You might have luck using an internal collet that expands inside the pipe and takes the egg shape away while you refinish the outer surface. 

I'm not sure why this material was chosen for the job but maybe you need to consider something more suited to machining and fine tolerances.

Just some thoughts for your consideration.


----------



## pmercer (May 13, 2015)

Hi gents,

It is indeed HDPE pipe used for water or gas (normally with a coloured sheath on it). It can be bought in coils, but can also be purchased in straight lengths. I looked around and I couldn't find any other supplier of HDPE pipe at this size other than water/gas suppliers. 

It must have been manufactured 'round' so I'm wondering if the way it's been stored has caused it to be squashed. 
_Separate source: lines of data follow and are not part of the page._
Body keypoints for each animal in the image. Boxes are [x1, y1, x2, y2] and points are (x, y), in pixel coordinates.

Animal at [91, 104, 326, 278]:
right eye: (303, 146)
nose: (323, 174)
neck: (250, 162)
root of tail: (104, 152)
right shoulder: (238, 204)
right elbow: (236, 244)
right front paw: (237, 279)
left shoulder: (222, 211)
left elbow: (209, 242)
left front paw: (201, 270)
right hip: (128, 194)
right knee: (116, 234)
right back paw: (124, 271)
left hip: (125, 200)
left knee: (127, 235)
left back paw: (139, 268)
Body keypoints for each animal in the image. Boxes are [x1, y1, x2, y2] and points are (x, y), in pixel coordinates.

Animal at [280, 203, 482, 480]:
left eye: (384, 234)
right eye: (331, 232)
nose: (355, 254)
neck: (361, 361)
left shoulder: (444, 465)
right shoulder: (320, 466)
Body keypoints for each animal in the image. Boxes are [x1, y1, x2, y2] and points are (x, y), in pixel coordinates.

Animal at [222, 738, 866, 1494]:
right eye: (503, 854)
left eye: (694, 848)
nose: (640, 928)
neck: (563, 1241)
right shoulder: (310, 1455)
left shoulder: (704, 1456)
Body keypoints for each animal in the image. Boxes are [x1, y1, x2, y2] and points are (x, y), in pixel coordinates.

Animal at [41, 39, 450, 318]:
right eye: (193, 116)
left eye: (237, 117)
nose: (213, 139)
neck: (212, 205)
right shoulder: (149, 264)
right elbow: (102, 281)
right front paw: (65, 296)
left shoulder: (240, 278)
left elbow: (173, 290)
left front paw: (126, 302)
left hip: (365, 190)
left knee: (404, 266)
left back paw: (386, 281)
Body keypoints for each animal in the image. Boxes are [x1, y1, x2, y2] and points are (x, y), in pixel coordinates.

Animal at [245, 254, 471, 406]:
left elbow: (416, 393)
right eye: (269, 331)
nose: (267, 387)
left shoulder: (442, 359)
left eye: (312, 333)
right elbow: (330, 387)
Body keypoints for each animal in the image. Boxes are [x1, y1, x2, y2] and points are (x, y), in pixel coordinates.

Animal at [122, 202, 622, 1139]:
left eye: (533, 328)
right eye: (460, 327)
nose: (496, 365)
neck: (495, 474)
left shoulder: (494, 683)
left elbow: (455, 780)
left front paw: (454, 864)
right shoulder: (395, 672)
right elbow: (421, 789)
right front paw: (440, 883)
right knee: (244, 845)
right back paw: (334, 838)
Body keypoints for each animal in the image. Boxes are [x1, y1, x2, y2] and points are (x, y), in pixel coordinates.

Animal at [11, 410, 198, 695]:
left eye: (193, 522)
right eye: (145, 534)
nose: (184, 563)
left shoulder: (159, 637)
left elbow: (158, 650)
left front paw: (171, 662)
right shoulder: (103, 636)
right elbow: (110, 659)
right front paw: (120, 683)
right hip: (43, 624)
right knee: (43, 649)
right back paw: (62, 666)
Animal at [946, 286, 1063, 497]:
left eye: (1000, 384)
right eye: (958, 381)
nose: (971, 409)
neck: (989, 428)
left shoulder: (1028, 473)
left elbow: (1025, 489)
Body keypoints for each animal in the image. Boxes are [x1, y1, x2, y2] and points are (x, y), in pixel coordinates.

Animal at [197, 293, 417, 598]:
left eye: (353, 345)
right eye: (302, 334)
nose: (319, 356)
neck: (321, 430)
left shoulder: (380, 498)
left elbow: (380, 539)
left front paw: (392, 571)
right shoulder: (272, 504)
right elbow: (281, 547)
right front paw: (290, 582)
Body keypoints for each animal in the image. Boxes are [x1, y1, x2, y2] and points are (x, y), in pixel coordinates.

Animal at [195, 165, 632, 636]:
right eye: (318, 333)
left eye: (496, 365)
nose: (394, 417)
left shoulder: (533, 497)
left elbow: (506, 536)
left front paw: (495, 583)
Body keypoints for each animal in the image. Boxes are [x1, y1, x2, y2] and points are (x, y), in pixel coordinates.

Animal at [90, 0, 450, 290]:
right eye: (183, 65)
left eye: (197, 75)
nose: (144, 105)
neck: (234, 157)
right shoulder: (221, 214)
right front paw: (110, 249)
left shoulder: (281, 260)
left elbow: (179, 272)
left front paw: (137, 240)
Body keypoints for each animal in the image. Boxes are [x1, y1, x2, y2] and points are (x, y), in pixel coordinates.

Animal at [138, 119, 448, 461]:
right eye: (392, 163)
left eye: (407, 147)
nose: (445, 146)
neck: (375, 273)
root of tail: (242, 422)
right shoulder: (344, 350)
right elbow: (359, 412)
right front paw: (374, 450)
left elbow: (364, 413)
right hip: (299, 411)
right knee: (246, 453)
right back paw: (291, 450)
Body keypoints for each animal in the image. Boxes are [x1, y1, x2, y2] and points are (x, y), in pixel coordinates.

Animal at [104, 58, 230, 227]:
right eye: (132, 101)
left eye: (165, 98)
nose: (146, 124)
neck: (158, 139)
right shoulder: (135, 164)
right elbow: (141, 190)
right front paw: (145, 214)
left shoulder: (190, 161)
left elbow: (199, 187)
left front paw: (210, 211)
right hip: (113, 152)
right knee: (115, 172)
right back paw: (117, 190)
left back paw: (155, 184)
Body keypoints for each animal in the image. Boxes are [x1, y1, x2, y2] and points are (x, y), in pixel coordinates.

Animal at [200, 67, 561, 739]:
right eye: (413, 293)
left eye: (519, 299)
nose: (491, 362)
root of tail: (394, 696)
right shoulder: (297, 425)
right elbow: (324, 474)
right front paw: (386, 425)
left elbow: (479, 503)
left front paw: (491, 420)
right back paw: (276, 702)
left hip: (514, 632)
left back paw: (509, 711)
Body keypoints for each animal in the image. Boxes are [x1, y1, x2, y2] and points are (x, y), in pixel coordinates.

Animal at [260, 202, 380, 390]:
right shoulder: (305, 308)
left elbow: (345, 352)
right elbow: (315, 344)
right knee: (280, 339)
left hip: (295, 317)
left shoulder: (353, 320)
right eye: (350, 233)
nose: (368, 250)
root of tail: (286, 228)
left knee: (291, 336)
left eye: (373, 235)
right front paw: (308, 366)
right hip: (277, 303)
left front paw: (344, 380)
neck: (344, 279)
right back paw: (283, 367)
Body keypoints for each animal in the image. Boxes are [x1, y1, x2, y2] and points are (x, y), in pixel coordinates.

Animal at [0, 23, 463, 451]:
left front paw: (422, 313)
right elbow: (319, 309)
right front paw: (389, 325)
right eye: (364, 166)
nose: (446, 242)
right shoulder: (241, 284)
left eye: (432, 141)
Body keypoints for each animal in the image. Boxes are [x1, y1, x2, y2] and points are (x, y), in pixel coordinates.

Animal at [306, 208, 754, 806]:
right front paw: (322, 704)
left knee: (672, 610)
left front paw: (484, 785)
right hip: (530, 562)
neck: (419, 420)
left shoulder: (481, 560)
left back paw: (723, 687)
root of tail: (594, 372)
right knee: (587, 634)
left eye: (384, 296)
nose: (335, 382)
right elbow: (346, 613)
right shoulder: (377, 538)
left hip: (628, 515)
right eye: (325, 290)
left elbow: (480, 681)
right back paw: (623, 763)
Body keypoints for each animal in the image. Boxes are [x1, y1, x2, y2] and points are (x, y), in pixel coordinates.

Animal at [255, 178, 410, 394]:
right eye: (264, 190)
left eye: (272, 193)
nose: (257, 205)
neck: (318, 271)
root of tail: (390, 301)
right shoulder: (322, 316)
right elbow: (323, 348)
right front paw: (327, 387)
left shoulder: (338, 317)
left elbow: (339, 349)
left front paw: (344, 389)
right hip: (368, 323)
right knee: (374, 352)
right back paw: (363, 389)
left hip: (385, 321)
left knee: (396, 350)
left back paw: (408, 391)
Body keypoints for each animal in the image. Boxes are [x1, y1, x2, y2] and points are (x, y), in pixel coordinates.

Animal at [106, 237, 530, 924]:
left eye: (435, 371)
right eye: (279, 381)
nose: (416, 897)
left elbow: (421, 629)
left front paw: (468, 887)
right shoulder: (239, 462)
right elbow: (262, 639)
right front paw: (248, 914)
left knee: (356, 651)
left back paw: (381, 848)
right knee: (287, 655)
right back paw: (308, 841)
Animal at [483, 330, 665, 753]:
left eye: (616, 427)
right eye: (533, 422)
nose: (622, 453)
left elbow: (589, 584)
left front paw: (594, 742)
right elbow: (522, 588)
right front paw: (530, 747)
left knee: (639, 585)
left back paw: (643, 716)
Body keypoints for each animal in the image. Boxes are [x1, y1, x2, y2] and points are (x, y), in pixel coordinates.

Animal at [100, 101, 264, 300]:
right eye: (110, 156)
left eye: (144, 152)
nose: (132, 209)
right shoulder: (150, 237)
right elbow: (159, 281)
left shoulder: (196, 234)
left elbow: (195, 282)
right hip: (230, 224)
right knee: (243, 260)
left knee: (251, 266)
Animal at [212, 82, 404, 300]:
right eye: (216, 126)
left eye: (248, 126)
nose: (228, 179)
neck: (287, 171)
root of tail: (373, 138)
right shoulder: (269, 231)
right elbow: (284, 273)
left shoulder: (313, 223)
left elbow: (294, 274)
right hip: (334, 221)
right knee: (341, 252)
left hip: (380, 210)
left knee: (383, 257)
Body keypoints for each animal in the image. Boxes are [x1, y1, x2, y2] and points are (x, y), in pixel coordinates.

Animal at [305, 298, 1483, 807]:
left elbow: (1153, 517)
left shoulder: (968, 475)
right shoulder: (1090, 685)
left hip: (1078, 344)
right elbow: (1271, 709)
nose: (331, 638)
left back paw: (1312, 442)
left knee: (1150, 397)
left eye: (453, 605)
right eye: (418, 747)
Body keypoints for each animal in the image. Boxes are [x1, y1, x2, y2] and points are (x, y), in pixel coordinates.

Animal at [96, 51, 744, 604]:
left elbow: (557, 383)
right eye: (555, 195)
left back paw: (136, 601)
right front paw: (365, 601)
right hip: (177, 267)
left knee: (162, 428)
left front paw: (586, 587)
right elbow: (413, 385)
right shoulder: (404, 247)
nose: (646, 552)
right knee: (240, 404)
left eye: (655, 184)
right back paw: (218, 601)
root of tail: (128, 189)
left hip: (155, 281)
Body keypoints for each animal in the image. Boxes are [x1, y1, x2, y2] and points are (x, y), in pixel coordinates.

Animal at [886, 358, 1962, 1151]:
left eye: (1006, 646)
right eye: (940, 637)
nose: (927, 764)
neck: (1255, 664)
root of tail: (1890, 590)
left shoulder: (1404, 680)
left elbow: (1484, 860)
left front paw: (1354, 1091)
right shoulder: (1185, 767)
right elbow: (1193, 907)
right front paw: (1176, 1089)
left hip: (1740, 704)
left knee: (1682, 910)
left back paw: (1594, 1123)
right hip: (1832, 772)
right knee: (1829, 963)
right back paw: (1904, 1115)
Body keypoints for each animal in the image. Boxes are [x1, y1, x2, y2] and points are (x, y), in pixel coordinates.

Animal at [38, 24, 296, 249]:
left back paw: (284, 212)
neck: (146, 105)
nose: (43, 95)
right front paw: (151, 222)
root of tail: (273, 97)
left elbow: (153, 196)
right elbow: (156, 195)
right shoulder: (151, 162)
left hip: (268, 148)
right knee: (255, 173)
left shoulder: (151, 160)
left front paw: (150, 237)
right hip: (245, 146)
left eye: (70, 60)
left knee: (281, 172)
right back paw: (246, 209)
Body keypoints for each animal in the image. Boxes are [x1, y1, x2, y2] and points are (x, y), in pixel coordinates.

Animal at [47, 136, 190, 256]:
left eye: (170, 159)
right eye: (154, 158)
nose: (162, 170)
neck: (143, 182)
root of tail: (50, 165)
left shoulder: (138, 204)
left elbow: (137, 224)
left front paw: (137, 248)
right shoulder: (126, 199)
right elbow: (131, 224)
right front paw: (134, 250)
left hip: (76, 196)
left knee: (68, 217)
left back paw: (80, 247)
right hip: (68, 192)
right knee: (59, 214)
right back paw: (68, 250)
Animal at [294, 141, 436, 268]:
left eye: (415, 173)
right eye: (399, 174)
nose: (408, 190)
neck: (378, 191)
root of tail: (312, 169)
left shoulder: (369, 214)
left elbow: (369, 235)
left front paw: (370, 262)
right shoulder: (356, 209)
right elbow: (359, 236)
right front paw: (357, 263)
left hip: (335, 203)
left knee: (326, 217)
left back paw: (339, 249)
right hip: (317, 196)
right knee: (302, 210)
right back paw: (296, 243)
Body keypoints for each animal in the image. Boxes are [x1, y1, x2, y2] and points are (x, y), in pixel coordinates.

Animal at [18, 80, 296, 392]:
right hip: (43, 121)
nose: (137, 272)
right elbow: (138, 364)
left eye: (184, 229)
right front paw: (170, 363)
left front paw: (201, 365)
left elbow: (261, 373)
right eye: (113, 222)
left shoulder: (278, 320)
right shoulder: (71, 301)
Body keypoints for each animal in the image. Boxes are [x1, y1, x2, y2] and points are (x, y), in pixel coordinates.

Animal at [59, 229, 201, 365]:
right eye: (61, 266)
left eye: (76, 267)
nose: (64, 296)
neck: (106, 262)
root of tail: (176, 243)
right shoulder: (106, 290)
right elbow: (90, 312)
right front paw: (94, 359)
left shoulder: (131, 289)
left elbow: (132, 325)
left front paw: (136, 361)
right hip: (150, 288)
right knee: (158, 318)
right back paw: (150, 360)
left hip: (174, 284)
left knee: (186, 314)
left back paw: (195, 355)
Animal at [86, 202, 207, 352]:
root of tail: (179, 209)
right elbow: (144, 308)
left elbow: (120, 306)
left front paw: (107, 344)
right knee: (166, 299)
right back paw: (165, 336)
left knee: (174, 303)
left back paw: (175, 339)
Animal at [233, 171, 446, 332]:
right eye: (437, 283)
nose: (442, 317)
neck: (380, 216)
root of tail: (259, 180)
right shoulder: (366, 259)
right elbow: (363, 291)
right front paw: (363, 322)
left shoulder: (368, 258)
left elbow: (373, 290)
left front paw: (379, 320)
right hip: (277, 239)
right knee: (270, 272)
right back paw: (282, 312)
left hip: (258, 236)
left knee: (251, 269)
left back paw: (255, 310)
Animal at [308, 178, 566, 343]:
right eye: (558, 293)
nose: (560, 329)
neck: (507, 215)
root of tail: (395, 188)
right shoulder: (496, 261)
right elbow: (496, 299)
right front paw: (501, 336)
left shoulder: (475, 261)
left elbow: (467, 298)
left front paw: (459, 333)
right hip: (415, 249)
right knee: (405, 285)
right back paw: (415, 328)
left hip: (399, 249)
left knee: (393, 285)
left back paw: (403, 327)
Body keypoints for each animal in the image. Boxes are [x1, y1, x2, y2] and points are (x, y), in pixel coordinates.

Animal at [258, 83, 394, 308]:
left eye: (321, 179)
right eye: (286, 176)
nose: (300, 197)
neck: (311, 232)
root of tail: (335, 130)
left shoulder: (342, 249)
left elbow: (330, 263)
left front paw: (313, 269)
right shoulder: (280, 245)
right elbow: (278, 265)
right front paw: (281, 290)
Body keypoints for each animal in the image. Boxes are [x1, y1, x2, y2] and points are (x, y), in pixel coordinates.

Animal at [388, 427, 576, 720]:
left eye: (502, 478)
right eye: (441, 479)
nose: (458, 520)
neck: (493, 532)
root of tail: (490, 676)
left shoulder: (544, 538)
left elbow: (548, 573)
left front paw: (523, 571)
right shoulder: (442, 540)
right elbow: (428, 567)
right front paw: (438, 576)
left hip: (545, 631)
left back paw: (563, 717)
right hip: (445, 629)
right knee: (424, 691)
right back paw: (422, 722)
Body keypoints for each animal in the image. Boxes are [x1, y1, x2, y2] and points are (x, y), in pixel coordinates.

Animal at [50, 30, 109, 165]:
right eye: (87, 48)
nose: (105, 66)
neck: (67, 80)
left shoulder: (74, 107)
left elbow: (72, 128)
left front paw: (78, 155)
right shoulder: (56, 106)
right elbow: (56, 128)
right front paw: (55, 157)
I still need to make a mandrel to hold the pipe. I'll get photos in next couple of days.

Thanks


----------



## MachineTom (May 14, 2015)

An old adage that fits here is, there is. Not. Any way to polish a turd.

Step up to the counter and look at material that is designed to be machined like acetal and other  uhmw material.


----------



## pmercer (May 23, 2015)

HDPE is the material I wanted for various reasons. I struggled to find any other supplier. 

I made some tapered inserts to act as mandrels. I then heated up the pipe @ 120c for 20 minutes and the mandrels were easy to push into the pipe at each end. Once the pipe cooled, I was able to knock out the mandrels and even after the expected contraction, the pipe was within 1mm of being round.

By drilling holes centrally in the mandrels, I was able to hold the pipe in the lathe between the chick and the tail stock. I know HDPE turns well and it didn't disappoint. 

There's not enough clearance under the pipe for the carriage though so could only get about 50mm at the far end finished. I'm going to try using a fixed steady instead of the tail stock; then use a large boring bar to hopefully go down the length of the pipe. I'll try and get photos uploaded.


----------



## goldstar31 (May 24, 2015)

The classic way is to use an 'epicyclic ' chuck. Interesting toy to make!

However,  an old 3 jaw- past really decent work) chuck or a vice should squeeze an oval to round and after 'ettling it'( an old Scots expression) it can be squeezed back to oval once more.

I did something similar on a bit of oval tubing which had been the steel leg of a pair of large branch cutters and made a holder -drilled etc- for a carbide long scraper. Just a question of squeezing in the right place- as the art mistress said to the gardener

The alternative, perhaps is a cat's head chuck. Very useful thing to make.

Hint, don't use your best 3 jaw chuck -unless you intend buying a new one anyway.

Norman


----------